Kutipan dokumen —
☆ ☆ ☆

Korantangerang.com – Dua baris lirik lagu Bimbo tentang aku, “Corona datang Tuhan mencuci dunia” dan membungkam kesombongan manusia, sungguh sangat aku sukai. Dua baris lagu itu, dalam judul “Corona”, menurut aku, tali-temali, ketika dibedah (misalnya) dengan analisis tafsir teks Hermeneutika (baca : Hermenoitika).
Soal lagu pesanan ini bocor ke media sosial dan viral, sebelum resmi diserahkan ke Badan Nasional Penanggulangan Bencana (BNPB) Republik Indonesia sebagai pemesan, itu bukan urusan aku.
Bimbo memang sering menyebut nama tuhan dalam banyak lagunya, bahkan ada lagu khusus tentang tuhan, dengan judul “Tuhan”.
Mungkin kau terkejut, dan harus melipat-lipat jidat dulu ketika mendengar lirik lagu Bimbo seperti ini, “Waktu Tuhan tersenyum, lahirlah Pasundan”.
Tuhan tersenyum? Lirik itu harus ditafsirkan, tanah Pasundan adalah Anugerah Tuhan, yang tercipta dengan penuh kasih sayang-Nya.
Bimbo seperti terinspirasi oleh Al-Baqarah 126 tentang terciptanya Tanah Suci Makkah yang aman, subur, dan jadi tujuan ibadah umat Islam seluruh di dunia. Bimbo melukiskannya dengan “senyuman” Tuhan.

☆ ☆ ☆

Cuplikan data —
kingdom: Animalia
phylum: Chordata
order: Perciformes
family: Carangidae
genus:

☆ ☆ ☆

Tugas 1 —
Menurut tulisan tentang lagu Bimbo, lembaga apa yang memesan lagu "Corona"?
Tugas 2 —
Ganti "Pasundan" menjadi "Priangan" pada bagian tulisan tentang lagu Bimbo yang dimulai dari "Soal lagu pesanan" dan berakhir pada "penuh kasih sayang-Nya.", lalu tuliskan bagian itu.
Tugas 3 —
Lanjutkan tulisan tentang lirik lagu Bimbo itu mulai dari kalimat terakhirnya.

Kolom jawaban 1 —
Badan Nasional Penanggulangan Bencana (BNPB) Republik Indonesia.

Kolom jawaban 2 —
Soal lagu pesanan ini bocor ke media sosial dan viral, sebelum resmi diserahkan ke Badan Nasional Penanggulangan Bencana (BNPB) Republik Indonesia sebagai pemesan, itu bukan urusan aku.
Bimbo memang sering menyebut nama tuhan dalam banyak lagunya, bahkan ada lagu khusus tentang tuhan, dengan judul “Tuhan”.
Mungkin kau terkejut, dan harus melipat-lipat jidat dulu ketika mendengar lirik lagu Bimbo seperti ini, “Waktu Tuhan tersenyum, lahirlah Priangan”.
Tuhan tersenyum? Lirik itu harus ditafsirkan, tanah Priangan adalah Anugerah Tuhan, yang tercipta dengan penuh kasih sayang-Nya.

Kolom jawaban 3 —
Kini, Bimbo datang dengan “Tuhan mencuci dunia”? Ini seperti gambaran Al-Baqarah 125 ketika Allah S.W.T. memerintah Ibrahim A.S. dan Ismail A.S. membersihkan Ka’bah untuk tawaf, ruku dan sujud. Bersih dulu, atau suci dulu, kemudian beribadah di sini.
Bimbo sah menyebut dunia sudah kotor, dan oleh karena itu perlu dicuci dulu agar bersih jadi tempat ibadah sebagaimana Ka’bah yang dulu dibersihkan sebelum jadi tempat tawaf, rukuk, dan sujud. Apa yang harus dibersihkan lebih dulu di dunia? Bimbo menyebut kesombongan, seperti bunyi lirik lagu baris kedua berikutnya, “Membungkam kesombongan manusia”.
Tetapi, bukankah tugas manusia pula memberangus kesombongan, disamping mengelola, mengambil keuntungan, menertibkan, dan mendamaikan dunia?. Sudahlah, sudah banyak oknum manusia sombong, dan pamer kesombongan setelah mereka berkuasa, setelah mereka jadi pemimpin, setelah mereka terpapar watak Iblis.
Aku ingin menarik ke belakang sejarah kepemimpinan manusia, kalau kau tak mau menyebut khilafah di dunia (Al-Baqarah : 30 – 34). Mengapa Allah S.W.T mengangkat Nabi Adam A.S yang sudah diajari banyak ilmu, sebagai khalifah di muka bumi, bukan malaikat yang diciptakan-Nya bersih, yang tak pernah, dan tak akan pernah memanipulasi data atau mengkorupsi amanah-Nya?.
Sebuah isyarat, ilmu harus didahulukan daripada kesucian kalau mau jadi pemimpin umat. Mengapa pula Allah S.W.T. tak mengangkat Iblis jadi khalifah, padahal gagah berani sampai-sampai menolak perintah-Nya, bahkan mengajak berdebat dengan-Nya?. Oh, Iblis sombong, dan oleh karena itu – sebuah isyarat pula dari Allah S.W.T.
Ahli waris Iblis jangan pernah diberi kesempatan jadi pemimpin.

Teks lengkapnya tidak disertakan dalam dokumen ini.